Member of the Bangladesh Parliament for Rangpur-3
- In office 1979–1982
- Leader: Shah Azizur Rahman
- Preceded by: Jonab Ali Ukil
- Succeeded by: Shafiqul Ghani Swapan

Provincial Minister for Food, Agriculture and Cooperatives of East Pakistan
- In office 1962–1965
- Governor: Abdul Monem Khan
- Preceded by: Muhammad Abdul Khaleque
- Succeeded by: Fazlul Bari

Member of the East Pakistan Provincial Assembly for PE-9 Rangpur-IX
- In office 1962
- Leader: A. T. M. Mustafa
- Preceded by: constituency created
- Succeeded by: Rustom Ali Mia

Personal details
- Born: 1916 Shaulmari, Bengal Presidency, British India
- Died: 2 October 2002 (aged 85–86) Gulshan, Dhaka, Bangladesh
- Resting place: Martyred Intellectuals graveyard, Mirpur, Dhaka
- Party: BML(K)
- Other political affiliations: BML; PMLQ; PMLC; PML; AIML;
- Children: Faruque and 8 others
- Education: Carmichael College
- Occupation: politician

= Kazi Abdul Kader =

Bangladeshi politician

Kazi Abdul Kader (1916–2002) was a Bangladeshi politician. In addition to serving as a member of the Jatiya Sangsad, he served as a minister of East Pakistan and a member of the East Pakistan Provincial Assembly during the Pakistan period.

== Early life ==
Kader was born in 1916 in Shaulmari, Rangpur District, Bengal Presidency, British India (in the present-day Jaldhaka Upazila, Nilphamari District, Bangladesh). He received his education at Rangpur's Carmichael College. Alongside serving as an adviser to the Jute Committee of the Bengal Government, he also served as a director of the Provincial Cooperative Bank. He founded a school in Kaimari. He joined the Pakistan Movement in support of the demand for Pakistan. After the partition of India in 1947, he became a director of the East Pakistan Cooperative Jute Mills. He also served as vice-chairman of the Central Jute Committee and chairman of the East Pakistan Fisheries Development Corporation.

== Political career ==
Kader contested the 1962 provincial election and was elected as a member of the East Pakistan Provincial Assembly. In the same year, he was appointed Provincial Minister of Agriculture, Food and Cooperatives of East Pakistan. As under the law at the time, a minister could not simultaneously be a member of the legislature, he resigned from his membership of the Provincial Assembly, and Rustom Ali Mia was elected as the new member for his constituency through a by-election in 1963. Mosharraf Husain, the defeated candidate in the by-election, filed a petition with the Election Tribunal, alleging that Kader had used government facilities to campaign in favor of the winning candidate. When the Tribunal sought an explanation from him in 1964, Kader stated that he was innocent because the law under which he had been charged had been annulled before the by-election. However, the Tribunal found him guilty, following which he filed a writ petition in the Dhaka High Court, challenging the Tribunal's verdict. Consequently, a special bench of the High Court ruled in his favor.
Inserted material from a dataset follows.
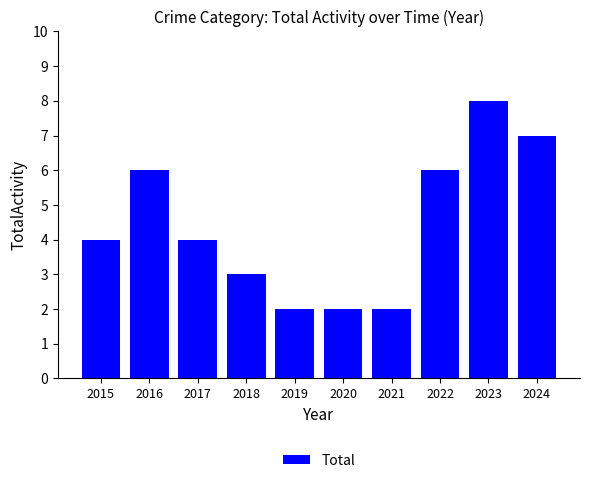

Approximately how many times larger is the value at 2015 compared to 2024?

0.6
In the new cabinet formed in 1965, he was appointed to the same position. His portfolio was later handed over to Fazlul Bari. Kader was a member of the ad hoc committee of the East Pakistan branch of the Convention Muslim League (PMLC). In 1966, a case was filed against him on charges of corruption during his tenure as a minister. He later joined the Qayyum Muslim League (PMLQ) and served as the chief organiser of its East Pakistan branch. During the Bangladesh Liberation War in 1971, he helped organize the anti-Bangladesh Razakar forces in Jaldhaka. He openly supported and assisted the Pakistan Army during the war. He was alleged to have been involved in the Kaliganj massacre, which took place in 17 April and in which approximately 300 people were killed. Following the independence of Bangladesh, the government of Bangladesh revoked his citizenship. He later joined the Bangladesh Muslim League (BML), founded in 1976, and was elected its president. He contested the 1979 general election from the Rangpur-3 constituency and won. Later, a faction under his leadership split from the BML and formed a separate political party.

== Personal life and death ==
Kazi Abdul Latif was Kader's brother, who joined the anti-Bangladesh Peace Committee during the war. Like his brother, Latif was also involved in the formation of the Razakar forces in Jaldhaka. Kader had seven sons and one daughter. One of his children, Kazi Faruque Kader, is a politician of the Jatiya Party (JP).

Kader died on 2 October 2002 at his residence in Gulshan, Dhaka, Bangladesh. After his death, he was buried at the Martyred Intellectuals graveyard in Mirpur, Dhaka.